As delegações da Caritas Internationalis em Genebra e Nova-York estão a acompanhar de perto a situação e fornecer informações actualizadas às agências especializadas das Nações Unidas envolvidas (ACNUR, FAO, PAM, UNICEF e outros).
8 Factos sobre a Fome
1. 925 milhões de pessoas vão, todas as noites, para a cama com fome – este número é superior à soma da população dos Estados Unidos, Canadá e União Europeia (FAO)
2. A cada seis segundos, uma criança morre de fome (PAM)
3. Um quarto das crianças nos países em desenvolvimento tem peso inferior ao normal (FAO)
4. Três quartos das pessoas com fome vivem em zonas rurais (FAO)

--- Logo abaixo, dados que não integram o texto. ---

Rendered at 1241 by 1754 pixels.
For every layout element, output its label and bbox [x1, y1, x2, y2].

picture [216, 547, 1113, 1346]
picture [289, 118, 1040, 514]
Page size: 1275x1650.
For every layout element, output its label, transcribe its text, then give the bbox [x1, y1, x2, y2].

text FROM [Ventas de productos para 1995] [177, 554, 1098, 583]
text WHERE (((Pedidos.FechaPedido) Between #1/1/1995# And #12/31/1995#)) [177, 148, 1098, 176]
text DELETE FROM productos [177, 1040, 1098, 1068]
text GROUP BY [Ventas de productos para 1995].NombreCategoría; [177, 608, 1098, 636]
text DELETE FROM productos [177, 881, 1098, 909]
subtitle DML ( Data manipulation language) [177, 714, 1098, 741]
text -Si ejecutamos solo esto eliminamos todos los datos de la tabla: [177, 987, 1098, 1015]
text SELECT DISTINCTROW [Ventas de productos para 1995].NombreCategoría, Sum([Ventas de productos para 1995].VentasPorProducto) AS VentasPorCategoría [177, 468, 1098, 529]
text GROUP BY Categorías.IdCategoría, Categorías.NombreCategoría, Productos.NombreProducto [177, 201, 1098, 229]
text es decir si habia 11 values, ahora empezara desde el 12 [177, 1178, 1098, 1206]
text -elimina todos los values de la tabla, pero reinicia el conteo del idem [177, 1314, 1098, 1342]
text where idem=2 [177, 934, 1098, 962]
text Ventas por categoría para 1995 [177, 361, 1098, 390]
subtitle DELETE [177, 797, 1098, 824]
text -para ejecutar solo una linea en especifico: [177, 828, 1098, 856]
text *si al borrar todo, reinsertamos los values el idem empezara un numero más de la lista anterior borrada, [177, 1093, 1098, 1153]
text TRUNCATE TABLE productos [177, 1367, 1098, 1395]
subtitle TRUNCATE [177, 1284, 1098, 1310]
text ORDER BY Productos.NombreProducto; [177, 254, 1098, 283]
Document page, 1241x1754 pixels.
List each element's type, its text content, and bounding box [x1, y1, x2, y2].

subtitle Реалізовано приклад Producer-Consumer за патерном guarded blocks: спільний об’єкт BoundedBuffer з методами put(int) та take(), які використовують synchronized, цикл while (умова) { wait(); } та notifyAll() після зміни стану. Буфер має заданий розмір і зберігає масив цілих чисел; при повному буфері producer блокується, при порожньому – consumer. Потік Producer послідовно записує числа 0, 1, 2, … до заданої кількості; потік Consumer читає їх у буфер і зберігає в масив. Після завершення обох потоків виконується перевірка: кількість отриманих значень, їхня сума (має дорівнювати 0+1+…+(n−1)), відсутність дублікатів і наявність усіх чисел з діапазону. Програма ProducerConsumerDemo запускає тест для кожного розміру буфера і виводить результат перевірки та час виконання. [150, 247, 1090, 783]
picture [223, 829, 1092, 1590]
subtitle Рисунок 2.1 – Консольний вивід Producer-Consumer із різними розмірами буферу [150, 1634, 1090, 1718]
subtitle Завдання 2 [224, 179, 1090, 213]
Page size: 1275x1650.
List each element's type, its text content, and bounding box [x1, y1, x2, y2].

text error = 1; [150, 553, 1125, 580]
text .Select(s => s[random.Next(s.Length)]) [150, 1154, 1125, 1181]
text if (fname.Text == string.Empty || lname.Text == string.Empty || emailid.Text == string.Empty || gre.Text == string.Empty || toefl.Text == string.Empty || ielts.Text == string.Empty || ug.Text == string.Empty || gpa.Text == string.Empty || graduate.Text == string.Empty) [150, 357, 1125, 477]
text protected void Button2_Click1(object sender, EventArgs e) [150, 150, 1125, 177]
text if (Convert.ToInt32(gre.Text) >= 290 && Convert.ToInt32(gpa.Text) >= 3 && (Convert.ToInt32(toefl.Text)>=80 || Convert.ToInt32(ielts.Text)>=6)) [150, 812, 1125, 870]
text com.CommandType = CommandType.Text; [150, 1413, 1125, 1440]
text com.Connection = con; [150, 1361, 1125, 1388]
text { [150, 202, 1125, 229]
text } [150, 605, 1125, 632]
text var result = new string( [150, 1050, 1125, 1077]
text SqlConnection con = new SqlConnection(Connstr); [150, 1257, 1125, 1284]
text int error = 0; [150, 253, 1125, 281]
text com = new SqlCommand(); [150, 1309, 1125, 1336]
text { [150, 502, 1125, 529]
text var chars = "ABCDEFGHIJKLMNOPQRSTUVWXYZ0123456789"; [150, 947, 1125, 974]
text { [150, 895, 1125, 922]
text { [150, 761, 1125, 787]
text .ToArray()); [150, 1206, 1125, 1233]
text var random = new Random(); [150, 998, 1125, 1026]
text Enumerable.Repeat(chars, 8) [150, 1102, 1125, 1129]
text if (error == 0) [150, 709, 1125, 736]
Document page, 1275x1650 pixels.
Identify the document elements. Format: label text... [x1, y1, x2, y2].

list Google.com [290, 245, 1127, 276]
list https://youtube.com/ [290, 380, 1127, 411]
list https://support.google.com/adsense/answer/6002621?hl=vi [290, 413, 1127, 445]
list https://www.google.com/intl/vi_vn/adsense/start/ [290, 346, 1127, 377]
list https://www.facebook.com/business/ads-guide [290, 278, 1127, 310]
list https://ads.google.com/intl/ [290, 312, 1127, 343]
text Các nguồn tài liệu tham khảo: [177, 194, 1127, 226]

5. Das dez situações de fome mais dramáticas do século 20, nenhuma aconteceu em África. As mais mortíferas ocorreram na China, na União Soviética, na Coreia do Norte e na Índia.
6. Desde a independência que a Índia tem conseguido evitar a fome mas, de acordo com o PNUD, 267 milhões indianos ainda vivem com fome crónica – mais do que em toda a África subsaariana (FAO)
7. O maior doador do mundo, os Estados Unidos, fornece a maioria da sua ajuda alimentar adquirindo-a aos agricultores Americanos e enviando-a, através de embarcações para as regiões afectadas.
8.Apenas uma fracção da ajuda alimentar mundial é utilizada no combate à fome severa. A sua maioria destina-se às populações envolvidas em catástrofes naturais ou conflitos, ou que vivem em lugares onde a pobreza é endémica.